Much to my surprise, my first day was gentle and undramatic.
I’d spent the whole morning worrying. Busying myself in my apartment. Waking early, eating breakfast, and when the stress became too much, I put on my trail runners and headed for Powell Butte.
My hike, as always, centered me. I took the time, under the canopy of the trees, dusty dirt beneath my feet, to find my higher power. Asking for him to be with me. My head filled with so much doubt. The alcoholic thinking that, ‘I’m just fine. I don’t need to take this drastic step,’ sneaking up on me like a petty thief.
I knew what I’d signed up for. And, all the work I’ve done in AA thus far has readied me for this alternate approach. Intellectually, I know that this is a place where I can spend my days until I’ve got all this crap figured out, but, the fearful, emotional me clings to old habits and assumptions. With all the positivity I’d been feeling in the last week, it was a blow to be hit with the feeling of self-doubt once more. Further proof that even when at bay, the thick threads of alcoholism still weave their way through my veins. Trying their best to take me back to the bar, to the bottle of vodka, to that numb and distracted place where it thrives and flourishes.
I arrived, and was immediately taken to group acupuncture. Where the other members of my program were sprawled out in comfy, reclining chairs, little needles sticking out of their wrists, ears, and the crowns of their heads. Everyone introduced themselves, as if they were long awaiting my arrival. They explained the ropes. Eased my tension by telling me where all the various meeting rooms were, who attends what on each day, what I should expect.

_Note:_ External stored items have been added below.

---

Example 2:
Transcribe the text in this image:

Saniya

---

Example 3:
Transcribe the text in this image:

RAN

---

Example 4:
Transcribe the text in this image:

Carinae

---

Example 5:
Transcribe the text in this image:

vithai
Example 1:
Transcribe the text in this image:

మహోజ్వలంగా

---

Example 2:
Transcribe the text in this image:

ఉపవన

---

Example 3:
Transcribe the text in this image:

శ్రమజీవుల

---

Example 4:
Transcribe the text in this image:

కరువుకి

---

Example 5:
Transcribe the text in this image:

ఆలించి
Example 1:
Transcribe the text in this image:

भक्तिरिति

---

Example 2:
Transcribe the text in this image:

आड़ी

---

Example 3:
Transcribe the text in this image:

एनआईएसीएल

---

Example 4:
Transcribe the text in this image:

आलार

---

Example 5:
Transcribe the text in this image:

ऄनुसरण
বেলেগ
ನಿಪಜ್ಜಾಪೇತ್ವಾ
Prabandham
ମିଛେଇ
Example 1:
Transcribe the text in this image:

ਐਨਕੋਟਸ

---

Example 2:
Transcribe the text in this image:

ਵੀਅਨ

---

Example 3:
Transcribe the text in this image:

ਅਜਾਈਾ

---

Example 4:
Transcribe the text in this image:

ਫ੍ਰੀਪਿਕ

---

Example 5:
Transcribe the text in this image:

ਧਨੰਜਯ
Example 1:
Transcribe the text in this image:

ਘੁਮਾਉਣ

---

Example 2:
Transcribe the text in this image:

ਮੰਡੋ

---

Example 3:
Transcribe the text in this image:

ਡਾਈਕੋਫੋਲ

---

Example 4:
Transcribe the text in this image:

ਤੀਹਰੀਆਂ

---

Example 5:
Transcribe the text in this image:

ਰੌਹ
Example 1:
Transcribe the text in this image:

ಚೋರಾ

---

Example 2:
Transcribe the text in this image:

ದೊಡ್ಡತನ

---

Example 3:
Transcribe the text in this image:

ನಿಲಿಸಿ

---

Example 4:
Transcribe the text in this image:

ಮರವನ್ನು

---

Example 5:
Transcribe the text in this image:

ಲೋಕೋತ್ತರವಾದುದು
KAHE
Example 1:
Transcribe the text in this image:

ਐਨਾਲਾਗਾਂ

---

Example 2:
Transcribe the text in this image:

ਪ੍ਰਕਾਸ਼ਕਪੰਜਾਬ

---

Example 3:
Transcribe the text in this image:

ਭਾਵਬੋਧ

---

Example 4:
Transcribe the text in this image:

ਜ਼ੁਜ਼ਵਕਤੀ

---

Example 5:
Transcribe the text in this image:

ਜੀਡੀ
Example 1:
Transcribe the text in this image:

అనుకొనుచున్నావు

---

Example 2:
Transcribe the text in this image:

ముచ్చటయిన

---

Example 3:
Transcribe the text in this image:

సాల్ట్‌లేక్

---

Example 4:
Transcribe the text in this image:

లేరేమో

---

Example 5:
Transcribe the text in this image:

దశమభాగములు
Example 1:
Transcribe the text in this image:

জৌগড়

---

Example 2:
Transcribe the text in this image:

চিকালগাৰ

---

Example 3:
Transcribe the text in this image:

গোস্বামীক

My deep rooted pessimism had led me astray again. As I looked around the room in the women’s yoga class that immeadiately followed acupuncture, soft eyes met mine. No judgement. I was the new girl, yet, no one seemed overly curious. They seemed more concerned with making me feel comfortable, at ease. I’m still not used to behavior like that.
At the bar, I’m on the defense. Prepared to be grilled. Who’s there? What are they saying? What transpired after I blacked out last night? All this fear and anxiety. Followed by the drink. The thing that stops my mind and eyes from darting from regular to regular, each on their respective stool.

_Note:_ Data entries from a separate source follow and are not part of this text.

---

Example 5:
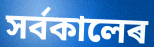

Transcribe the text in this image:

সৰ্বকালেৰ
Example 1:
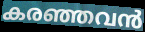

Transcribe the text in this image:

കരഞ്ഞവൻ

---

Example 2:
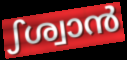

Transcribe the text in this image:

ഽശ്വാൻ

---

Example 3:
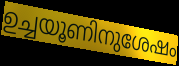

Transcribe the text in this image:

ഉച്ചയൂണിനുശേഷം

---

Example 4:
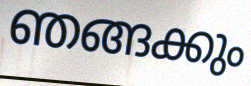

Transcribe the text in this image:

ഞങ്ങക്കും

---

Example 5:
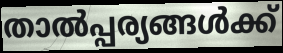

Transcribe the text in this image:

താൽപ്പര്യങ്ങൾക്ക്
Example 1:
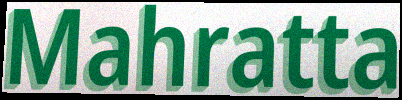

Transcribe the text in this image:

Mahratta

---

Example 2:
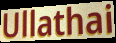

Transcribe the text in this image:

Ullathai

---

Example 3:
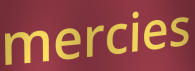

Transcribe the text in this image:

mercies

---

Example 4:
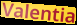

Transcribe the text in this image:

Valentia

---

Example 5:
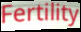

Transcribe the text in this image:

Fertility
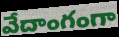
వేదాంగంగా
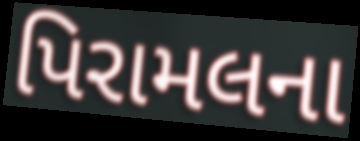
પિરામલના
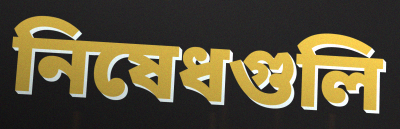
নিষেধগুলি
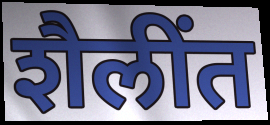
शैलींत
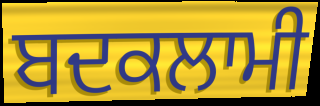
ਬਦਕਲਾਮੀ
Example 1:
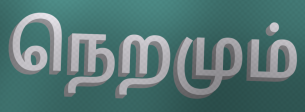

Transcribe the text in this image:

நெறமும்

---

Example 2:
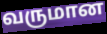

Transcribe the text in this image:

வருமான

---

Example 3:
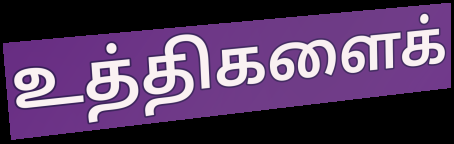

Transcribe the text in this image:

உத்திகளைக்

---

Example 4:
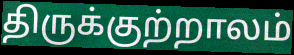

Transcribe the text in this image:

திருக்குற்றாலம்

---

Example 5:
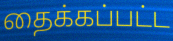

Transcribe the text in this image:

தைக்கப்பட்ட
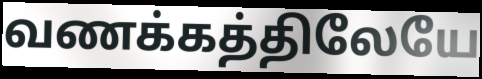
வணக்கத்திலேயே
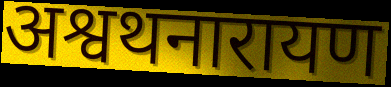
अश्वथनारायण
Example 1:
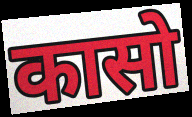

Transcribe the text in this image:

कासो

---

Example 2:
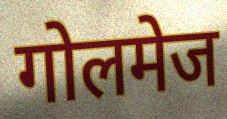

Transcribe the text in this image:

गोलमेज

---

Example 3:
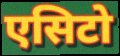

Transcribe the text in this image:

एसिटो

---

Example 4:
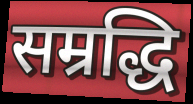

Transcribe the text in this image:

सम्रद्धि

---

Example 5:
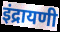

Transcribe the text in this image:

इंद्रायणी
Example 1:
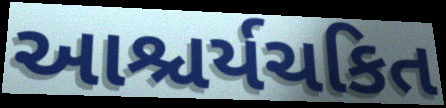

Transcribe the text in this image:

આશ્ચર્યચકિત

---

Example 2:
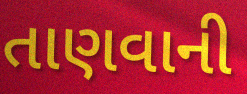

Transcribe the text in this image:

તાણવાની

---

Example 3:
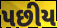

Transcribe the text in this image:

પછીય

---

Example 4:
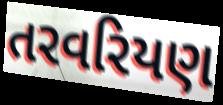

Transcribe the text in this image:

તરવરિયણ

It makes sense that rehab should be a place of calm and safety. After all, these people are all on their own difficult journey. I’d jumped to the conclusion, as I so often do, that people assume the worst, and are ready to throw down. I have to remind myself to remember that the people I knew, and called friends, while in the depths of my alcoholic addiction are not representative of the norm.
I have to remember that life in the bar, for me, is like life in a vacuum. There’s just, me, the drink, and the usual suspects. The false camaraderie is just a smoke screen for the real reason we’re all there: The vodka. The whiskey. The beer. The ________. Pick your poison. The numb.
I arrived at a place where it’s ok to feel. Where others are feeling their way through too. Where a welcoming smile isn’t a farce, but, a gesture of understanding and empathy.
And, much like AA, I know that in this space, I can look forward to finding another piece of my puzzle.